# REQUIREMENT:
Return these lines unchanged, beginning at the line that contains "### Contributing" and stopping after the line that contains "predictable, static types", with both included.
================================
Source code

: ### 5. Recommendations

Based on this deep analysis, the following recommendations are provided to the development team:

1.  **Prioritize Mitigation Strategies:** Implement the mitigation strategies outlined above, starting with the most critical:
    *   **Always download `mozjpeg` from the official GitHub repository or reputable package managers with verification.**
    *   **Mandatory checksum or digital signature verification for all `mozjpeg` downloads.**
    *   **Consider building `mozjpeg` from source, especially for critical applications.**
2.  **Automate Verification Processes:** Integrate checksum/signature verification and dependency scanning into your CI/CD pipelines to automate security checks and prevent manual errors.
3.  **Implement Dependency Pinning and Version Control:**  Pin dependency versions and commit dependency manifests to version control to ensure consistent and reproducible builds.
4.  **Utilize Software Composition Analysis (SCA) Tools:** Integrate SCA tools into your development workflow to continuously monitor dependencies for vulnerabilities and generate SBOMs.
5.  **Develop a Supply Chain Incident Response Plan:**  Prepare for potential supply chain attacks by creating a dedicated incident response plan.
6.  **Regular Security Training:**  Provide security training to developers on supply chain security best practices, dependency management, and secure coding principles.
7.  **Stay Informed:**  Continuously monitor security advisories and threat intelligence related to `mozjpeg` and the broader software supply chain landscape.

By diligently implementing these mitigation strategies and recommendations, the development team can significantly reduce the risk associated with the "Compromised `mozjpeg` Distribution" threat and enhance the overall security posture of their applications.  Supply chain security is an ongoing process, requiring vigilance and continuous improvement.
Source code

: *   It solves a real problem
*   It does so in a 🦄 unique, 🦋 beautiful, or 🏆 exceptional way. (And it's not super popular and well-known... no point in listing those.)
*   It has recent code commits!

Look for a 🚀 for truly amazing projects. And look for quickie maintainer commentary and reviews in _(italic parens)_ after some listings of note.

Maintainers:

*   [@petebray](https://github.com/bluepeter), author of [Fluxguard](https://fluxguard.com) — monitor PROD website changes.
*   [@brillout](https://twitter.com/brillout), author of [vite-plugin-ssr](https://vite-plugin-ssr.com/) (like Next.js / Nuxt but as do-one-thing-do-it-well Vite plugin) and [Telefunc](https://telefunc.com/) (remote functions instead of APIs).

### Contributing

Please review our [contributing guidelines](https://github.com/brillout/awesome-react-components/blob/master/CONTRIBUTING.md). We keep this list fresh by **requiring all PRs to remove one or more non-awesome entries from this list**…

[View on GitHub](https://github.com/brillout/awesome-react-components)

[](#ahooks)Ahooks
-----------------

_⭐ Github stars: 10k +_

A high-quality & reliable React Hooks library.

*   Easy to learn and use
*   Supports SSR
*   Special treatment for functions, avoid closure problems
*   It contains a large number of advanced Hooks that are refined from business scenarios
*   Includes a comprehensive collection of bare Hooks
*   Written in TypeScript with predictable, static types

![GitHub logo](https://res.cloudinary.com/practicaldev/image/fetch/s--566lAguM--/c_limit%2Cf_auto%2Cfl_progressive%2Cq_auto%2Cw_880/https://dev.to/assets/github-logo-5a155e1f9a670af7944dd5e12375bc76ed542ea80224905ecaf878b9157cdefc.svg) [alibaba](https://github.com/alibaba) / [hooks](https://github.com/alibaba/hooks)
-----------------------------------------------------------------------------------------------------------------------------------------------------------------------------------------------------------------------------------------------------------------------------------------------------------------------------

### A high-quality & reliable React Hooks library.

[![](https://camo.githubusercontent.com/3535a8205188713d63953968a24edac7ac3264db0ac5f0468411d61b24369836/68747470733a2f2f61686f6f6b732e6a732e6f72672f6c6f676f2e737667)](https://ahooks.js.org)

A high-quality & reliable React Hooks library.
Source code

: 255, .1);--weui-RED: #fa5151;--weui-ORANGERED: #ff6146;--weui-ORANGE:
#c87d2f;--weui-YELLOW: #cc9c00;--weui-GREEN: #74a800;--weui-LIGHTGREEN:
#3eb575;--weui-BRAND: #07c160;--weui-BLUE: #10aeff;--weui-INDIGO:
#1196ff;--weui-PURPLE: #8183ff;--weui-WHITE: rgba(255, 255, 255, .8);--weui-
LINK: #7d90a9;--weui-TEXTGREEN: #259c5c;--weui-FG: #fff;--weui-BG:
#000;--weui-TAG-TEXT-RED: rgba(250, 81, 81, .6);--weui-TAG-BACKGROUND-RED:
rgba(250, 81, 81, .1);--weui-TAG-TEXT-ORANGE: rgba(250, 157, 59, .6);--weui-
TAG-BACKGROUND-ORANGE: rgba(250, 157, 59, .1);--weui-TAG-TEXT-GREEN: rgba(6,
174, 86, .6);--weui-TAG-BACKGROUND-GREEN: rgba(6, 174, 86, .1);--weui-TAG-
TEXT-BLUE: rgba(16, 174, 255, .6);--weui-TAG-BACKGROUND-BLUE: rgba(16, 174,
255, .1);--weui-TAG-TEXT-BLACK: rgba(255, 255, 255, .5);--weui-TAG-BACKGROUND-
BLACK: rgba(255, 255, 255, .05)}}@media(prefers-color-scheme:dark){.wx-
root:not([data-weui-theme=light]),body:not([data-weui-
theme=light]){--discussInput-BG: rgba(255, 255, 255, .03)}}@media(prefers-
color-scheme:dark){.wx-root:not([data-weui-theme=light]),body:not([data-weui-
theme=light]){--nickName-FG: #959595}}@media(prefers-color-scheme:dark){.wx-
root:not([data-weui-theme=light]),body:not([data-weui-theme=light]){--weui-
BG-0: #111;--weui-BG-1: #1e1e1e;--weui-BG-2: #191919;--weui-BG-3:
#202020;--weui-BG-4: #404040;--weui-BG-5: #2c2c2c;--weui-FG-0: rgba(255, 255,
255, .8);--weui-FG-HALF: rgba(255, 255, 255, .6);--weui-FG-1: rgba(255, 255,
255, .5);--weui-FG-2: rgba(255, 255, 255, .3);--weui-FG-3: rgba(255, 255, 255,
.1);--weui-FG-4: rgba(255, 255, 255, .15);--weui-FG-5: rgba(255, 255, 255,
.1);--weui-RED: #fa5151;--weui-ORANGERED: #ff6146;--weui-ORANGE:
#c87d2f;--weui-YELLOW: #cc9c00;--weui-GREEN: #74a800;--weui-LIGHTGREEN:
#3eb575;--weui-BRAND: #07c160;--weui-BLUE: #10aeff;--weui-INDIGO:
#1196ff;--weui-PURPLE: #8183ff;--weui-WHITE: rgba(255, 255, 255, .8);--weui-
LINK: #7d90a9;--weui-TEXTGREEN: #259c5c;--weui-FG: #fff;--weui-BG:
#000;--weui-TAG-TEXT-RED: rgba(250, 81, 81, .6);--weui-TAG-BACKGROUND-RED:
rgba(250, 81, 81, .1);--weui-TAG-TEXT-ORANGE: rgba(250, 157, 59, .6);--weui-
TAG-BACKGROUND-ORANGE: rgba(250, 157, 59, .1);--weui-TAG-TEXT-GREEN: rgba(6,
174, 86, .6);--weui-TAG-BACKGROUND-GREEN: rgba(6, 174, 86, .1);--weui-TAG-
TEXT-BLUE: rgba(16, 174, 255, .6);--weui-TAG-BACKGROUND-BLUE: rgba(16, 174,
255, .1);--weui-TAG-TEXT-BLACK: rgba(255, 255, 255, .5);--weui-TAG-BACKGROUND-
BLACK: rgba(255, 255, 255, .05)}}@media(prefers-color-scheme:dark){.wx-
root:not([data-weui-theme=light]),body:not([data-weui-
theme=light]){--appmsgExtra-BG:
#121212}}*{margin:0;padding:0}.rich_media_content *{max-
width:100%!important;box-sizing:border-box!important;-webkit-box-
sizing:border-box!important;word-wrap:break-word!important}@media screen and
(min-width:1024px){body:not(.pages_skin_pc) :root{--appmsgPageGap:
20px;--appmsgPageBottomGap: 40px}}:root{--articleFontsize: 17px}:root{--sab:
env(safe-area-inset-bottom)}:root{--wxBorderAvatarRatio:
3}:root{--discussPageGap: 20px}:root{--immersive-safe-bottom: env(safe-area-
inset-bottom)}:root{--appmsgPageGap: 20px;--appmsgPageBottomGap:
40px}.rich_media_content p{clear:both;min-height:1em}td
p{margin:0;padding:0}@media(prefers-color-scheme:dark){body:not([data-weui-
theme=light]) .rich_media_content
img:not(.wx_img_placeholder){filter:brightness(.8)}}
================================
# REPLY:
### Contributing

Please review our [contributing guidelines](https://github.com/brillout/awesome-react-components/blob/master/CONTRIBUTING.md). We keep this list fresh by **requiring all PRs to remove one or more non-awesome entries from this list**…

[View on GitHub](https://github.com/brillout/awesome-react-components)

[](#ahooks)Ahooks
-----------------

_⭐ Github stars: 10k +_

A high-quality & reliable React Hooks library.

*   Easy to learn and use
*   Supports SSR
*   Special treatment for functions, avoid closure problems
*   It contains a large number of advanced Hooks that are refined from business scenarios
*   Includes a comprehensive collection of bare Hooks
*   Written in TypeScript with predictable, static types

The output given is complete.